BEGIN

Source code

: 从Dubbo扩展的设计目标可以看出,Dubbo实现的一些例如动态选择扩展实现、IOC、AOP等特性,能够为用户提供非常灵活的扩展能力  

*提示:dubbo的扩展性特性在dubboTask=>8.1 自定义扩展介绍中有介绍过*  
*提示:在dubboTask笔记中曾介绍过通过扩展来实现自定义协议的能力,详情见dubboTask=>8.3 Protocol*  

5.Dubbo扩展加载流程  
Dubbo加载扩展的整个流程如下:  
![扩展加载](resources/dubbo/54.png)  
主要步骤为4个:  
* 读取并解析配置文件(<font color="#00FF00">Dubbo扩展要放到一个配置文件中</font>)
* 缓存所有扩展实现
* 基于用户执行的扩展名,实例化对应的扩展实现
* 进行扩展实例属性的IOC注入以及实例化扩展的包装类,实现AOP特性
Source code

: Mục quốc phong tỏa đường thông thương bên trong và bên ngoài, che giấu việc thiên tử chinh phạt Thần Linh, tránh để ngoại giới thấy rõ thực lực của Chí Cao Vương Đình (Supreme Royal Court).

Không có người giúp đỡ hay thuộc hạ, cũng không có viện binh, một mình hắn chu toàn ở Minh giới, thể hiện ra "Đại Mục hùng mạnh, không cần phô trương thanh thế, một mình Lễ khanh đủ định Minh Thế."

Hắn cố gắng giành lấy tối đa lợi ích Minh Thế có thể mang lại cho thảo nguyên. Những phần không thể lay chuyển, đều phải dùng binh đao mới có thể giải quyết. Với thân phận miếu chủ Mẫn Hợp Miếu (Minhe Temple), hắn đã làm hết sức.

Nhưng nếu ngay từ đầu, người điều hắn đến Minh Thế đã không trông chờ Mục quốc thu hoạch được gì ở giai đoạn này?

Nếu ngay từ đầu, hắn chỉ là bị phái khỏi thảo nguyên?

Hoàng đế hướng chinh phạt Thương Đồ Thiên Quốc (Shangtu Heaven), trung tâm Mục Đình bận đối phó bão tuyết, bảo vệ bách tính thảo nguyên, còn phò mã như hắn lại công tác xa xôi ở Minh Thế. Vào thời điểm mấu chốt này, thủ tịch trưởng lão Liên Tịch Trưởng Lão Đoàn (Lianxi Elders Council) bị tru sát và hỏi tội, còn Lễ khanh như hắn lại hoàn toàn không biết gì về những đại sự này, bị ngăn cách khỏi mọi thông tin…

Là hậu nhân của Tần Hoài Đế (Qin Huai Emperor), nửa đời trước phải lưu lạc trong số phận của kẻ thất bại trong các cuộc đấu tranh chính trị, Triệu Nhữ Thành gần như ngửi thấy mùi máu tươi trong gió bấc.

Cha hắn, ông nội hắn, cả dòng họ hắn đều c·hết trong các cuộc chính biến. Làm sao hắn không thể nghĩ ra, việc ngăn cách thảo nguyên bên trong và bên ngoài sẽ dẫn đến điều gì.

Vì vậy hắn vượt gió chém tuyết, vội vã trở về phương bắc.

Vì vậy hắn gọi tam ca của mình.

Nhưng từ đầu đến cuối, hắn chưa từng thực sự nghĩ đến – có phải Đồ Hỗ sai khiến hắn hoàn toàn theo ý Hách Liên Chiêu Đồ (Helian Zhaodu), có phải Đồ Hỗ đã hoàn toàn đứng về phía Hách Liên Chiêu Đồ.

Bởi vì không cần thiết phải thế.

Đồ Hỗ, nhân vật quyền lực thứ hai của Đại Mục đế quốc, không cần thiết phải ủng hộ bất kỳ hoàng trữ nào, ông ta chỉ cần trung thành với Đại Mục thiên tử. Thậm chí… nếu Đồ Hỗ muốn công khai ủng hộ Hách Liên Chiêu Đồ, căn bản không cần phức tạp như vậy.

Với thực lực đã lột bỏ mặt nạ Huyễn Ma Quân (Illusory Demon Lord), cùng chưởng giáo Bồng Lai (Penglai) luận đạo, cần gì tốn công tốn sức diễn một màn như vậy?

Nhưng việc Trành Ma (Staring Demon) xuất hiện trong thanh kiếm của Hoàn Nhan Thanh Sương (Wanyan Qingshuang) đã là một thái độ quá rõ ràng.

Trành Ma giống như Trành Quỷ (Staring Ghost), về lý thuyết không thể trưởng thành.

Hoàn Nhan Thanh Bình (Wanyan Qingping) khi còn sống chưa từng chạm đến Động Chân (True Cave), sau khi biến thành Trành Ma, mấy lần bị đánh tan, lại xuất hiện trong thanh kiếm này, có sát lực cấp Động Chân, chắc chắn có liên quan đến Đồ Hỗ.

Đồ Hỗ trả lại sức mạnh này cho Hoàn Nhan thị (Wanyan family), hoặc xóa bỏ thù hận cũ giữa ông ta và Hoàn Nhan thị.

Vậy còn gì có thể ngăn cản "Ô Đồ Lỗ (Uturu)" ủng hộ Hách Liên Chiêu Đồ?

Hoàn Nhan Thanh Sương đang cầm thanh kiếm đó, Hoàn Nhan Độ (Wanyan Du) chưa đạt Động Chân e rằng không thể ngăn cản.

END

All lines in the records that contain "thiết" are to be copied and returned.

### ANSWER
Bởi vì không cần thiết phải thế.
Đồ Hỗ, nhân vật quyền lực thứ hai của Đại Mục đế quốc, không cần thiết phải ủng hộ bất kỳ hoàng trữ nào, ông ta chỉ cần trung thành với Đại Mục thiên tử. Thậm chí… nếu Đồ Hỗ muốn công khai ủng hộ Hách Liên Chiêu Đồ, căn bản không cần phức tạp như vậy.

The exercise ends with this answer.